** Work to complete **
Your task is to repeat exactly the lines below between the line holding "EMPLOYEE'S PROVIDENT FUND" and the line holding "TRRN Number | |", inclusive, and only those.

(Items listed in a dataset)

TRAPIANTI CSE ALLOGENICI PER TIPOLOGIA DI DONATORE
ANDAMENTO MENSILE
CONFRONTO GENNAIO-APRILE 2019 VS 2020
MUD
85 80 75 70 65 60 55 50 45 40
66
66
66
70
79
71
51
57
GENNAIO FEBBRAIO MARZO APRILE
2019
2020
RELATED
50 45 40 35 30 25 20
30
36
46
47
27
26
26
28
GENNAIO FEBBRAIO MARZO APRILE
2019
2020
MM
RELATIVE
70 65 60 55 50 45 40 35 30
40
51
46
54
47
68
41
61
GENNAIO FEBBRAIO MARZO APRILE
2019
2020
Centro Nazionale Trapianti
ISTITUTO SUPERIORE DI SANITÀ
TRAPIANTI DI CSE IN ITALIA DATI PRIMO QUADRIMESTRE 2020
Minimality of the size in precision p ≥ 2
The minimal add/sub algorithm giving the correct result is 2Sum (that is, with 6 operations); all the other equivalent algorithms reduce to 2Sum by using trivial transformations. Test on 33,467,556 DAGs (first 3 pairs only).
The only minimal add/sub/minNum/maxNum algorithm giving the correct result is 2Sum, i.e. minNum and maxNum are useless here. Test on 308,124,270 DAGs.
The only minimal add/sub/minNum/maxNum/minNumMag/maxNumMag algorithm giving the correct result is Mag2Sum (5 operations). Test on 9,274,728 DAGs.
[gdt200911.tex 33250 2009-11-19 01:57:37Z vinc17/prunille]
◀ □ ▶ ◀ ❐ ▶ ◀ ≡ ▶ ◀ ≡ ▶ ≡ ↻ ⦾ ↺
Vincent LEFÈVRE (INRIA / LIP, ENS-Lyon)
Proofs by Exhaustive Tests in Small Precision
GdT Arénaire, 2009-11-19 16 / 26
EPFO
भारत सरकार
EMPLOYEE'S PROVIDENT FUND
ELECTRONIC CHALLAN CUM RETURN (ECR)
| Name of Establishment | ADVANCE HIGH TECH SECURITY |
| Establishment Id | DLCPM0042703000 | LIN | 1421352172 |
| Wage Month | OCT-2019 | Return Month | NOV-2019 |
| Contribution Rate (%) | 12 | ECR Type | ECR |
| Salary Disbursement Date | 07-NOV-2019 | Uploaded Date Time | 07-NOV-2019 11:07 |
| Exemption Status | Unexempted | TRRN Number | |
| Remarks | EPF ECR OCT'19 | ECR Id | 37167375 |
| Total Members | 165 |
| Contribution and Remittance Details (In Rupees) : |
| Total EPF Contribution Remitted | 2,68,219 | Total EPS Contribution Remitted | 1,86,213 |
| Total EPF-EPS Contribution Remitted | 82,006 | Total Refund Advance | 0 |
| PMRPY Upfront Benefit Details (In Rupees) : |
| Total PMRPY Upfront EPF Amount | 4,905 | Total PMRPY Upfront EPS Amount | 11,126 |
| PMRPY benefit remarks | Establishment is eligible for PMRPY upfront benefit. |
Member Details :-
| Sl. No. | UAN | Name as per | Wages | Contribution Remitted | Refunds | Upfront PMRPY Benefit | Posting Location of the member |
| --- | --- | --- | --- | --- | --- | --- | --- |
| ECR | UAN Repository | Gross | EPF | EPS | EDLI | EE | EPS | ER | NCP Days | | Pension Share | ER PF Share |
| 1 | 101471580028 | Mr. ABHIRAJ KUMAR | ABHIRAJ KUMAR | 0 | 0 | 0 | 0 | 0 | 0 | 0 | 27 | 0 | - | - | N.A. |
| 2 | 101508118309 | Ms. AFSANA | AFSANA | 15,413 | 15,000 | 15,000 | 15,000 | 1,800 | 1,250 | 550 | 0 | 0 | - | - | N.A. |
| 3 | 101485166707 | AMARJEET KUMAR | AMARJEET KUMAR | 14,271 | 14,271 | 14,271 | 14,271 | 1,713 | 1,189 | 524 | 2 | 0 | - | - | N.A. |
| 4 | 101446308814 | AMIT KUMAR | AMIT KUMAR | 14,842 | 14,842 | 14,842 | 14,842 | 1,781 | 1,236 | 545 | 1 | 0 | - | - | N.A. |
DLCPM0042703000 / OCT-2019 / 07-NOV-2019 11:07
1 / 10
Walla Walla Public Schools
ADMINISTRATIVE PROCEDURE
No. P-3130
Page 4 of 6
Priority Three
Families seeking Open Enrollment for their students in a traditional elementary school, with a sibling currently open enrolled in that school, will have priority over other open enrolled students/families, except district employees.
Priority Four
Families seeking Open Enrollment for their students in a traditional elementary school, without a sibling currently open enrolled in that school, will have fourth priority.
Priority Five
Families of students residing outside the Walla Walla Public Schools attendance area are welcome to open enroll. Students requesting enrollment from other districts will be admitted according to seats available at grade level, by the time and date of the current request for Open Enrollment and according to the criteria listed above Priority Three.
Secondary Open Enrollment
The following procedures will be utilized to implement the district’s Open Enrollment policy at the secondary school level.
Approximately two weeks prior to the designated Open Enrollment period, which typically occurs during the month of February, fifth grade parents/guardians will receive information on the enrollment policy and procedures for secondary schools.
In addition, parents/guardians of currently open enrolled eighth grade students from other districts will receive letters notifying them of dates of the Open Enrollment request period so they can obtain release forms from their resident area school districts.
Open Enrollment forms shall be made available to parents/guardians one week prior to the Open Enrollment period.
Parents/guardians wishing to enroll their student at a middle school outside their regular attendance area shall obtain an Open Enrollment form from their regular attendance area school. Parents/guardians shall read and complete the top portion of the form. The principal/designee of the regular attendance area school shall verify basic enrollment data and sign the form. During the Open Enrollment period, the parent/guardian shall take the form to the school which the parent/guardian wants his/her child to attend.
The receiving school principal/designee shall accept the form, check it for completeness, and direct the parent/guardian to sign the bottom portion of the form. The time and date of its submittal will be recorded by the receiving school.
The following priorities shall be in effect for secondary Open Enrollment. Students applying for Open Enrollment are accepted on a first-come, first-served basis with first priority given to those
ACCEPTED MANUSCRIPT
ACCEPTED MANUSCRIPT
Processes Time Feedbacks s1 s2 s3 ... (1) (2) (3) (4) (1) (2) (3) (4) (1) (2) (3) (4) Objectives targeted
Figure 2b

** Result for this exercise **
EMPLOYEE'S PROVIDENT FUND
ELECTRONIC CHALLAN CUM RETURN (ECR)
| Name of Establishment | ADVANCE HIGH TECH SECURITY |
| Establishment Id | DLCPM0042703000 | LIN | 1421352172 |
| Wage Month | OCT-2019 | Return Month | NOV-2019 |
| Contribution Rate (%) | 12 | ECR Type | ECR |
| Salary Disbursement Date | 07-NOV-2019 | Uploaded Date Time | 07-NOV-2019 11:07 |
| Exemption Status | Unexempted | TRRN Number | |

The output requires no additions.